The Appetite For Virtualization In The Real World

It’s a rare opportunity when you get to hear such a great panel of participants of chief technology officers and strategy officers talk about security for virtualized environments. However, you can click on the replay from the Citrix sponsored “Geek Speak Virtual: The Experts [Uncensored] – Virtual Security in the Real World”. Our own Candace Worley joined this roundtable giving insight into the current reality and where security needs to alter as virtualization continues to be deployed and considered.

90% of enterprises are earnestly considering client virtualization, most of them within the next 12 to 24 months, according to a CDW survey reported by Network Computing. But this survey also points out that 61% have an expectation that client virtualization will decrease IT costs. When I’ve talked to customers and partners about the return on investment and cost models there is no one way to measure or state benefits at this point in time. It’s a scalability issue for the most part, I believe most organizations can identify discrete workgroups that can benefit from a form of virtual desktop or even full client virtualization with vdi. The additional cost of introducing another way of offering IT to the end-user that is different from their current model, in addition to the infrastructure expenses for the small pilots or deployments is challenging. But this is not just about technology and determining cost savings it’s also about changing or transforming almost every function in IT and that requires caution. In a few situations I’ve seen traditional endpoint administrators not even aware of a virtualization project underway in their organizations. This behind closed doors evaluation and calculations can be detrimental.

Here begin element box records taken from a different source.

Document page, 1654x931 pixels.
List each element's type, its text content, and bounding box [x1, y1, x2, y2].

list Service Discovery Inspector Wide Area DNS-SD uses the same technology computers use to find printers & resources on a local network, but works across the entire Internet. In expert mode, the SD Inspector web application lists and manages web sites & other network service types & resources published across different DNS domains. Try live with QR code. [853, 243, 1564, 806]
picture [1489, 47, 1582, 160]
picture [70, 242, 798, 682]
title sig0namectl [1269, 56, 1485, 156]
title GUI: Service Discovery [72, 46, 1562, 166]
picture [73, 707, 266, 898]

I like the outcome and approach from another panel of experts meeting on VDI, and summarized by David Vellant on a Wikibon entry (registration required), “in order to become more of a strategic initiative, the notion of virtual desktop needs to evolve from a device-centric mentality to a data- and application-centric view”. When this happens return on investment measures can include estimated increase in end-user productivity, or stronger business continuity controls, increased compliance with decreased liability and improved security and better business applications. Since ‘app’ was declared the word of the year for 2010 there might be something to this concept.